What many hoped would be a weeks-long inconvenience has turned into a year-long siege.
There is some room for hope that we will soon be able to put the worst of the pandemic behind us. The number of cases and deaths has been declining in recent weeks, though there is abundant room for concern that relaxed restrictions and more contagious variants will cause yet another spike. And there are now vaccines from three different manufacturers available in the United States, including a single-dose vaccine from Johnson & Johnson that promises to speed up the pace of vaccination, and get people living in more remote locations vaccinated, since it does not require the extreme cold that is necessary to store the two-dose vaccines that have been produced by Pfizer and Moderna.

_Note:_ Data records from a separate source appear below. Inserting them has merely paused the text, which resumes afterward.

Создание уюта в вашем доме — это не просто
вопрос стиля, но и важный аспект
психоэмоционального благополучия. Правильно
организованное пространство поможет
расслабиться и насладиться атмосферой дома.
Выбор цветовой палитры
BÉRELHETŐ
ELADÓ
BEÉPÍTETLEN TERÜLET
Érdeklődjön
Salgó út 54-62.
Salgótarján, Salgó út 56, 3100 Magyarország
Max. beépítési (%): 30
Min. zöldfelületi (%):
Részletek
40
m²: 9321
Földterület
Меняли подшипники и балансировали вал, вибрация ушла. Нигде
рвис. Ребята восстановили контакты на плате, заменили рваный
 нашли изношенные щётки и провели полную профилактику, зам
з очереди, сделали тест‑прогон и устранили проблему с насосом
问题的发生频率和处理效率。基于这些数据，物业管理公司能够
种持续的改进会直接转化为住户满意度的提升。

Thanks to the growing number of Americans who have been vaccinated, the Centers for Disease Control and Prevention released new guidance days ago that recommends people who have been fully vaccinated can gather together in households without masks or social distancing. That is a heartening development for anyone who has been separated from friends or family, and is a step on our road back to normal.
Things are looking up, that’s for sure. But we still have some distance to travel. As health experts have been saying repeatedly, we still need to keep wearing masks, keep our distance and get vaccinated when we have the opportunity. If we remain vigilant, we’ll be able to conquer COVID-19.
Dr. Atif Saeed, an infectious disease doctor with the Washington Health System, pointed out that the sooner we get COVID under control, “we can get back to that normalcy that we desire. We have to do our part in preventing the illness in the community and our families so we get back to that normalcy.”